It’s not too late

by Ted on October 20, 2004

Bush is pushing Congressional leaders to pass the 9/11 Commission bill as soon as possible. The bill is in conference now. Katherine has a good post about the language re: outsourcing torture in the House bill. (The Senate bill has no such language.) It’s an exemplar of the saying, “Hypocrisy is the tribute that vice pays virtue”. Under the House bill, we’d still ship suspects to countries where they could expect to be tortured (like we did with Maher Arar). But we’d first get worthless assurances that the suspect wouldn’t be tortured (like we did with Maher Arar). Outsourcing torture is not only immoral, it’s irrational- since when do we trust Syria? Says Katherine:

It had occurred to me that even if one accepted that torture was good policy, it did not make much sense to rely on countries like Syria and Egypt to interrogate suspects under torture for us and faithfully describe their confessions. At a minimum, they were likely to exploit it to harm domestic opponents as well as dangerous terrorists.

We have an opportunity to contact the members of conference committee to politely let our concerns be heard.

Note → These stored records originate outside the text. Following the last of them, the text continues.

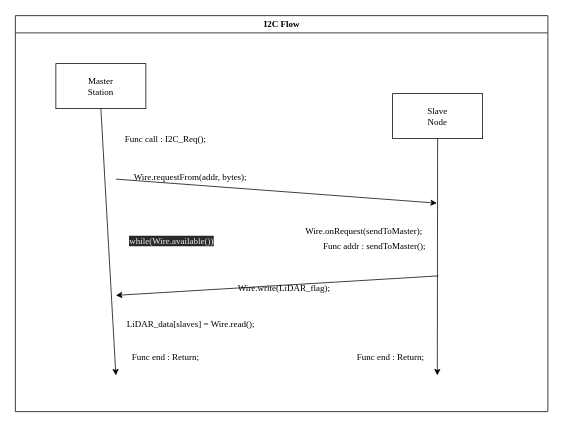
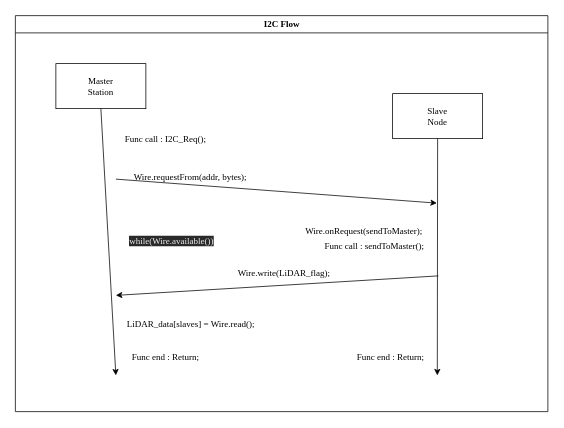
  <mxCell id="0" />
  <mxCell id="1" parent="0" />
  <mxCell id="2" value="I2C Flow" style="swimlane;strokeWidth=1;fontSize=12;startSize=23;fontFamily=프리텐다드;html=1;fontSource=https%3A%2F%2Fcdn.jsdelivr.net%2Fgh%2FProject-Noonnu%2Fnoonfonts_2107%401.1%2FPretendard-Regular.woff;" parent="1" vertex="1"><mxGeometry x="20" y="20" width="710" height="528" as="geometry" /></mxCell>
  <mxCell id="3" value="Slave&lt;br&gt;Node" style="rounded=0;whiteSpace=wrap;html=1;fontFamily=프리텐다드;fontSource=https%3A%2F%2Fcdn.jsdelivr.net%2Fgh%2FProject-Noonnu%2Fnoonfonts_2107%401.1%2FPretendard-Regular.woff;" vertex="1" parent="2"><mxGeometry x="503" y="104" width="120" height="60" as="geometry" /></mxCell>
  <mxCell id="4" value="Master&lt;br&gt;Station" style="rounded=0;whiteSpace=wrap;html=1;fontFamily=프리텐다드;fontSource=https%3A%2F%2Fcdn.jsdelivr.net%2Fgh%2FProject-Noonnu%2Fnoonfonts_2107%401.1%2FPretendard-Regular.woff;" vertex="1" parent="2"><mxGeometry x="54" y="64" width="120" height="60" as="geometry" /></mxCell>
  <mxCell id="5" style="edgeStyle=none;html=1;exitX=0.5;exitY=1;exitDx=0;exitDy=0;fontFamily=프리텐다드;fontSource=https%3A%2F%2Fcdn.jsdelivr.net%2Fgh%2FProject-Noonnu%2Fnoonfonts_2107%401.1%2FPretendard-Regular.woff;" edge="1" parent="2" source="3"><mxGeometry relative="1" as="geometry"><mxPoint x="562.58" y="479.667" as="targetPoint" /><mxPoint x="562.58" y="144" as="sourcePoint" /></mxGeometry></mxCell>
  <mxCell id="6" value="Func call : I2C_Req();" style="text;html=1;strokeColor=none;fillColor=none;align=center;verticalAlign=middle;whiteSpace=wrap;rounded=0;fontFamily=프리텐다드;fontSource=https%3A%2F%2Fcdn.jsdelivr.net%2Fgh%2FProject-Noonnu%2Fnoonfonts_2107%401.1%2FPretendard-Regular.woff;" vertex="1" parent="2"><mxGeometry x="99" y="150" width="203" height="30" as="geometry" /></mxCell>
  <mxCell id="7" value="Wire.onRequest(sendToMaster);" style="text;html=1;strokeColor=none;fillColor=none;align=center;verticalAlign=middle;whiteSpace=wrap;rounded=0;fontFamily=프리텐다드;fontSource=https%3A%2F%2Fcdn.jsdelivr.net%2Fgh%2FProject-Noonnu%2Fnoonfonts_2107%401.1%2FPretendard-Regular.woff;" vertex="1" parent="2"><mxGeometry x="328" y="273" width="274" height="30" as="geometry" /></mxCell>
- <mxCell id="8" value="Func addr : sendToMaster();" style="text;html=1;strokeColor=none;fillColor=none;align=center;verticalAlign=middle;whiteSpace=wrap;rounded=0;fontFamily=프리텐다드;fontSource=https%3A%2F%2Fcdn.jsdelivr.net%2Fgh%2FProject-Noonnu%2Fnoonfonts_2107%401.1%2FPretendard-Regular.woff;" vertex="1" parent="2"><mxGeometry x="342" y="293" width="274" height="30" as="geometry" /></mxCell>
- <mxCell id="9" value="Wire.write(LiDAR_flag);" style="text;html=1;strokeColor=none;fillColor=none;align=center;verticalAlign=middle;whiteSpace=wrap;rounded=0;fontFamily=프리텐다드;fontSource=https%3A%2F%2Fcdn.jsdelivr.net%2Fgh%2FProject-Noonnu%2Fnoonfonts_2107%401.1%2FPretendard-Regular.woff;" vertex="1" parent="2"><mxGeometry x="289" y="348" width="139" height="30" as="geometry" /></mxCell>
+ <mxCell id="8" value="Func call : sendToMaster();" style="text;html=1;strokeColor=none;fillColor=none;align=center;verticalAlign=middle;whiteSpace=wrap;rounded=0;fontFamily=프리텐다드;fontSource=https%3A%2F%2Fcdn.jsdelivr.net%2Fgh%2FProject-Noonnu%2Fnoonfonts_2107%401.1%2FPretendard-Regular.woff;" vertex="1" parent="2"><mxGeometry x="342" y="293" width="274" height="30" as="geometry" /></mxCell>
+ <mxCell id="9" value="Wire.write(LiDAR_flag);" style="text;html=1;strokeColor=none;fillColor=none;align=center;verticalAlign=middle;whiteSpace=wrap;rounded=0;fontFamily=프리텐다드;fontSource=https%3A%2F%2Fcdn.jsdelivr.net%2Fgh%2FProject-Noonnu%2Fnoonfonts_2107%401.1%2FPretendard-Regular.woff;" vertex="1" parent="2"><mxGeometry x="289" y="328" width="139" height="30" as="geometry" /></mxCell>
  <mxCell id="10" value="" style="endArrow=classic;html=1;fontFamily=프리텐다드;fontSource=https%3A%2F%2Fcdn.jsdelivr.net%2Fgh%2FProject-Noonnu%2Fnoonfonts_2107%401.1%2FPretendard-Regular.woff;" edge="1" parent="2"><mxGeometry width="50" height="50" relative="1" as="geometry"><mxPoint x="564" y="347" as="sourcePoint" /><mxPoint x="134" y="373" as="targetPoint" /></mxGeometry></mxCell>
  <mxCell id="11" value="Wire.requestFrom(addr, bytes);&lt;span&gt;&#09;&lt;/span&gt;" style="text;html=1;strokeColor=none;fillColor=none;align=center;verticalAlign=middle;whiteSpace=wrap;rounded=0;fontFamily=프리텐다드;fontSource=https%3A%2F%2Fcdn.jsdelivr.net%2Fgh%2FProject-Noonnu%2Fnoonfonts_2107%401.1%2FPretendard-Regular.woff;" vertex="1" parent="2"><mxGeometry x="75" y="200" width="317" height="30" as="geometry" /></mxCell>
  <mxCell id="12" value="LiDAR_data[slaves] = Wire.read();" style="text;html=1;strokeColor=none;fillColor=none;align=left;verticalAlign=middle;whiteSpace=wrap;rounded=0;fontFamily=프리텐다드;fontSource=https%3A%2F%2Fcdn.jsdelivr.net%2Fgh%2FProject-Noonnu%2Fnoonfonts_2107%401.1%2FPretendard-Regular.woff;" vertex="1" parent="2"><mxGeometry x="147" y="394" width="267" height="36" as="geometry" /></mxCell>
  <mxCell id="13" value="&#10;&#10;&lt;span style=&quot;color: rgb(240, 240, 240); font-size: 12px; font-style: normal; font-weight: 400; letter-spacing: normal; text-align: left; text-indent: 0px; text-transform: none; word-spacing: 0px; background-color: rgb(42, 42, 42); display: inline; float: none;&quot;&gt;while(Wire.available())&lt;/span&gt;&#10;&#10;" style="text;html=1;strokeColor=none;fillColor=none;align=center;verticalAlign=middle;whiteSpace=wrap;rounded=0;fontFamily=프리텐다드;fontSource=https%3A%2F%2Fcdn.jsdelivr.net%2Fgh%2FProject-Noonnu%2Fnoonfonts_2107%401.1%2FPretendard-Regular.woff;" vertex="1" parent="2"><mxGeometry x="132" y="286" width="153" height="30" as="geometry" /></mxCell>
  <mxCell id="14" value="Func end : Return;&lt;span style=&quot;color: rgba(0, 0, 0, 0); font-size: 0px;&quot;&gt;%3CmxGraphModel%3E%3Croot%3E%3CmxCell%20id%3D%220%22%2F%3E%3CmxCell%20id%3D%221%22%20parent%3D%220%22%2F%3E%3CmxCell%20id%3D%222%22%20value%3D%22Func%20call%20%3A%20I2C_Req()%3B%22%20style%3D%22text%3Bhtml%3D1%3BstrokeColor%3Dnone%3BfillColor%3Dnone%3Balign%3Dcenter%3BverticalAlign%3Dmiddle%3BwhiteSpace%3Dwrap%3Brounded%3D0%3B%22%20vertex%3D%221%22%20parent%3D%221%22%3E%3CmxGeometry%20x%3D%22154%22%20y%3D%22213%22%20width%3D%22203%22%20height%3D%2230%22%20as%3D%22geometry%22%2F%3E%3C%2FmxCell%3E%3C%2Froot%3E%3C%2FmxGraphModel%3E&lt;/span&gt;" style="text;html=1;strokeColor=none;fillColor=none;align=center;verticalAlign=middle;whiteSpace=wrap;rounded=0;fontFamily=프리텐다드;fontSource=https%3A%2F%2Fcdn.jsdelivr.net%2Fgh%2FProject-Noonnu%2Fnoonfonts_2107%401.1%2FPretendard-Regular.woff;" vertex="1" parent="2"><mxGeometry x="99" y="440" width="203" height="30" as="geometry" /></mxCell>
  <mxCell id="15" value="Func end : Return;&lt;span style=&quot;color: rgba(0, 0, 0, 0); font-size: 0px;&quot;&gt;%3CmxGraphModel%3E%3Croot%3E%3CmxCell%20id%3D%220%22%2F%3E%3CmxCell%20id%3D%221%22%20parent%3D%220%22%2F%3E%3CmxCell%20id%3D%222%22%20value%3D%22Func%20call%20%3A%20I2C_Req()%3B%22%20style%3D%22text%3Bhtml%3D1%3BstrokeColor%3Dnone%3BfillColor%3Dnone%3Balign%3Dcenter%3BverticalAlign%3Dmiddle%3BwhiteSpace%3Dwrap%3Brounded%3D0%3B%22%20vertex%3D%221%22%20parent%3D%221%22%3E%3CmxGeometry%20x%3D%22154%22%20y%3D%22213%22%20width%3D%22203%22%20height%3D%2230%22%20as%3D%22geometry%22%2F%3E%3C%2FmxCell%3E%3C%2Froot%3E%3C%2FmxGraphModel%3E&lt;/span&gt;" style="text;html=1;strokeColor=none;fillColor=none;align=center;verticalAlign=middle;whiteSpace=wrap;rounded=0;fontFamily=프리텐다드;fontSource=https%3A%2F%2Fcdn.jsdelivr.net%2Fgh%2FProject-Noonnu%2Fnoonfonts_2107%401.1%2FPretendard-Regular.woff;" vertex="1" parent="2"><mxGeometry x="399" y="440" width="203" height="30" as="geometry" /></mxCell>
  <mxCell id="16" style="edgeStyle=none;html=1;exitX=0.5;exitY=1;exitDx=0;exitDy=0;fontFamily=프리텐다드;fontSource=https%3A%2F%2Fcdn.jsdelivr.net%2Fgh%2FProject-Noonnu%2Fnoonfonts_2107%401.1%2FPretendard-Regular.woff;" edge="1" parent="1" source="4"><mxGeometry relative="1" as="geometry"><mxPoint x="154" y="499.667" as="targetPoint" /></mxGeometry></mxCell>
  <mxCell id="17" value="" style="endArrow=classic;html=1;fontFamily=프리텐다드;fontSource=https%3A%2F%2Fcdn.jsdelivr.net%2Fgh%2FProject-Noonnu%2Fnoonfonts_2107%401.1%2FPretendard-Regular.woff;" edge="1" parent="1"><mxGeometry width="50" height="50" relative="1" as="geometry"><mxPoint x="154" y="238" as="sourcePoint" /><mxPoint x="582" y="270" as="targetPoint" /></mxGeometry></mxCell>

Here they are.

House Democrats:

Robert Menendez (NJ)
Jane Harman (CA)
Ike Skelton (MO)

House Republicans:

David Drier (CA)
Pete Hoekstra (MI)
Henry Hyde (IL)
James Sensenbrenner (WI)
Duncan Hunter (CA)

Senate Democrats

Joe Lieberman (CT)

Carl Levin (MI)

Dick Durbin (IL)

Jay Rockefeller (WV)

Bob Graham (FL)
Frank Lautenberg (NJ)

Senate Republicans

Susan Collins (ME)
George Voinovich (OH)
Norm Coleman (MN)
John Sununu (NH)
Pat Roberts (KS)
Mike DeWine (OH)
Trent Lott (MS)

{ 4 comments }

1

maurinsky 10.20.04 at 5:10 pm

Well, I could write to my senator, Mr. Lieberman, but it would be fruitless, because no matter what I send to him, I always get a “thank you for supporting Joe Lieberman” letter in reply, with no indication that the content of my letter was understood and noted.

2

djw 10.20.04 at 5:37 pm

The good news is those are some of the more independent and sane Republicans in the Senate (Collins, Voinovich, Sununu). The question to ask the House leaders: “Are you really willing to scuttle an important bill with a really popular sounding name if you can’t legalize outsourcing torture?” I can’t imagine the answer would be yes, but then I can’t imagine why they put this in the bill in the first place, so what do I know?

3

bncthor 10.20.04 at 5:49 pm

I would like for an advocate of the use of torture – outsourced or not – to explain how such makes a nation or society safer, in the past, now, or in the future.

4

jet 10.20.04 at 6:08 pm

I’ll bet the farm that the bill or that portion is scuttled. Probably only because the arguements you are making now would be made by their oppenents in the next round of elections, not because of any moral complication with torture. We are, after all, speaking of politicians, whose morality is, at best, deeply suspect.